## Saturday, May 30, 2015

### Run length encoding data compression method

Functional programming and lists go together like Fred and Ginger. This little exercise is one of Werner Hett's "Ninety-Nine Prolog Problems". The idea is to implement the run length encoding data compression method.

Here's how we start. First we write a function that packs consecutive duplicates of a list into sublists e.g.

# B.pack ['a'; 'a'; 'a'; 'b'; 'c'; 'c'; 'd'] ;;
- : char list list = [['a'; 'a'; 'a']; ['b']; ['c'; 'c']; ['d'];]

Then, consecutive duplicates of elements are encoded as terms $(N, E)$ where $N$ is the number of duplicates of the element $E$ e.g.
# B.rle (B.pack ['a'; 'a'; 'a'; 'b'; 'c'; 'c'; 'd'; 'e'; 'e']) ;;
- : (int * char) list = [(3, 'a'); (1, 'b'); (2, 'c'); (1, 'd'); (2, 'e')]

We will of course require a function to decode compressed data e.g.
 # B.unrle(B.rle(
B.pack ['a'; 'a'; 'a'; 'b'; 'c'; 'c'; 'd'; 'e'; 'e'])
) ;;
- : char list = ['a'; 'a'; 'a'; 'b'; 'c'; 'c'; 'd'; 'e'; 'e']

(Credit goes to Harvey Stein for the names rle and unrle by the way).

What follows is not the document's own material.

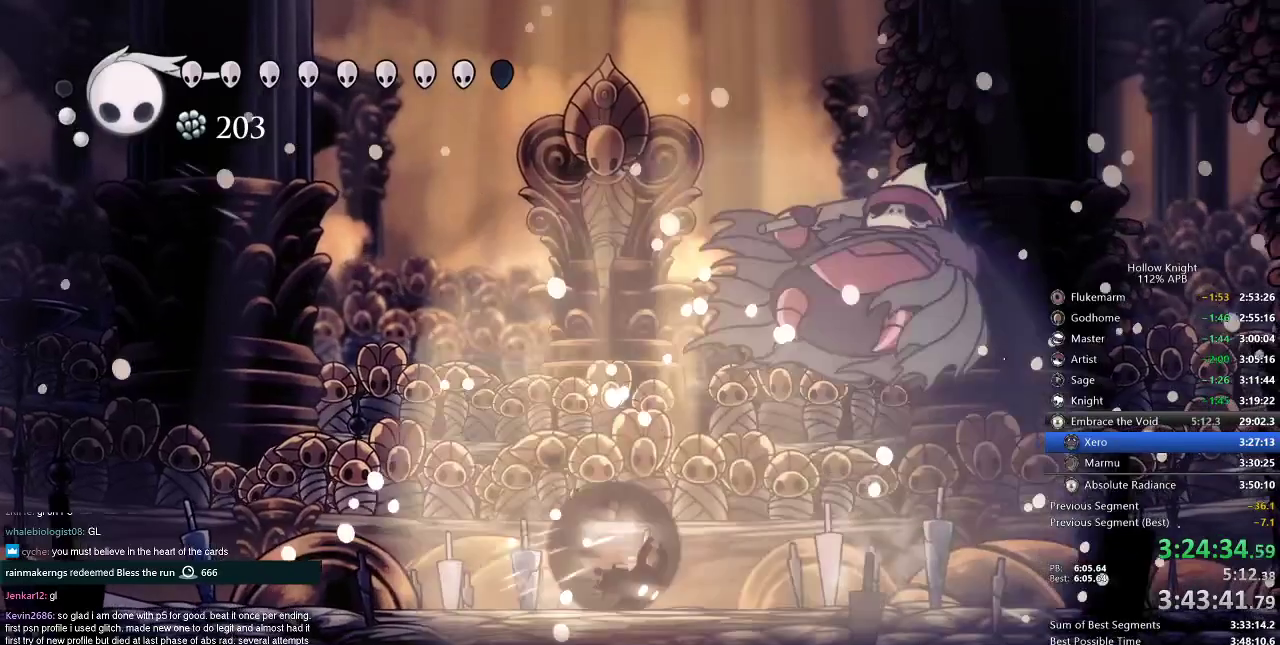
{"keys": ["right"], "events": [[101, "dash", "up"]]}
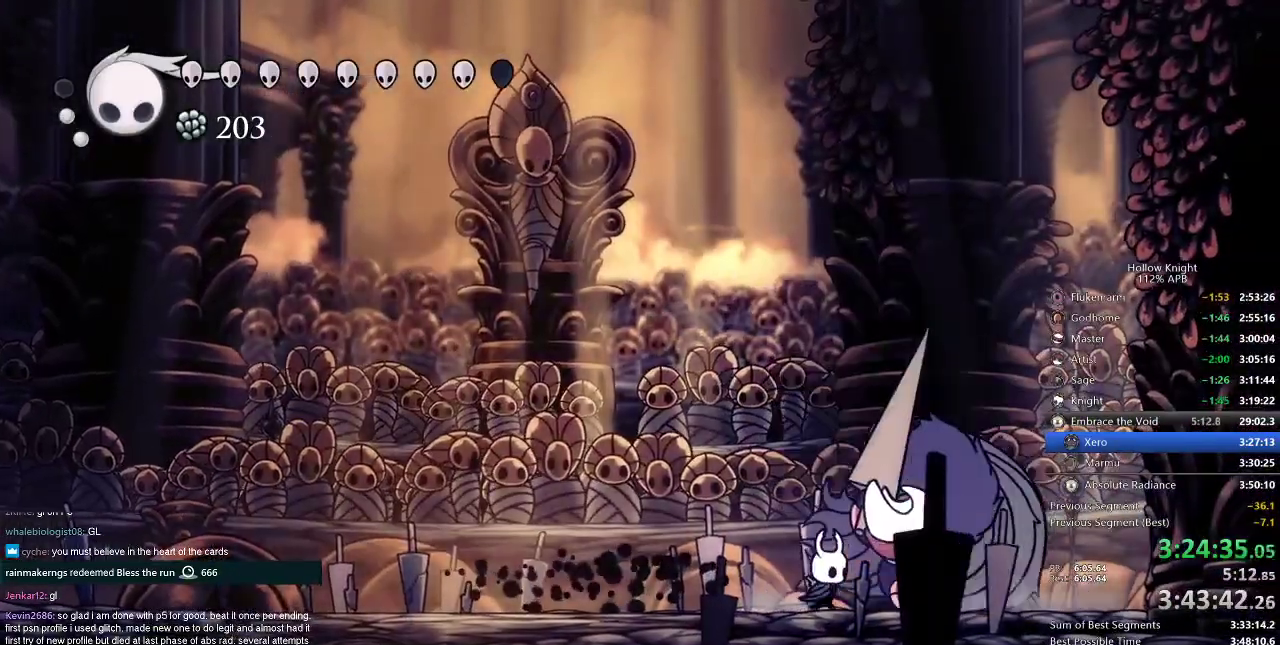
{"keys": ["dnail"], "events": [[83, "dnail", "down"], [117, "right", "up"]]}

So that's it for the first iteration - here's some code that aims to implement these specifications.
module B = struct

let pack (x : α list) : α list list =
let f (acc : α list list) (c : α) : α list list =
match acc with
| (((b :: _) as hd) :: tl) when c = b -> (c :: hd) :: tl
|  _ -> [c] :: acc
in List.fold_left f [] x

let rle (x : α list list) : (int * α) list =
let f (acc : (int * α) list) (l : α list) : (int * α) list =
(List.length l, List.hd l) :: acc
in List.fold_left f [] x

let unrle (data : (int * α) list) =
let repeat ((n : int), (c : α)) : α list =
let rec aux acc i = if i = 0 then acc else aux (c :: acc) (i - 1) in
aux [] n in
let f (acc : α list) (elem : (int * α)) : α list =
acc @ (repeat elem) in
List.fold_left f [] data

end


Now, pack is just a device of course. We don't really need it so here's the next iteration that does away with it.

module E = struct

let rle (x : α list) : (int * α) list =
let f (acc : (int * α) list) (c : α) : (int * α) list =
match acc with
| ((n, e) :: tl) when e = c -> (n + 1, c):: tl
| _-> (1, c) :: acc
in List.rev (List.fold_left f [] x)

let unrle (data : (int * α) list) =
let repeat ((n : int), (c : α)) : α list =
let rec aux acc i = if i = 0 then acc else aux (c :: acc) (i - 1) in
aux [] n in
let f (acc : α list) (elem : (int * α)) : α list =
acc @ (repeat elem) in
List.fold_left f [] data

end


Nifty!

Ok, the next idea is that when a singleton byte is encountered, we don't write the term $(1, E)$ instead, we just write $E$. Now OCaml doesn't admit heterogenous lists like Prolog appears to do so we need a sum type for the two possibilities. This then is the final version.

module F = struct

type α t = | S of α | C of (int * α)

let rle (bytes : α list) : α t list =
let f (acc : α t list) (b : α) : α t list =
match acc with
| ((S e) :: tl) when e = b -> (C (2, e)) :: tl
| ((C (n, e)) :: tl) when e = b -> (C (n + 1, b)) :: tl
| _-> S b :: acc
in List.rev (List.fold_left f [] bytes)

let unrle (data : (α t) list) =
let rec aux (acc : α list) (b : α) : (int -> α list) =
function | 0 -> acc | i -> aux (b :: acc) b (i - 1) in
let f (acc : α list) (e : α t) : α list =
acc @ (match e with | S b -> [b]| C (n, b) -> aux [] b n) in
List.fold_left f [] data

end


Having worked out the details in OCaml, translation into C++ is reasonably straight-forward. One economy granted by this language is that we can do away with the data constructor S in this version.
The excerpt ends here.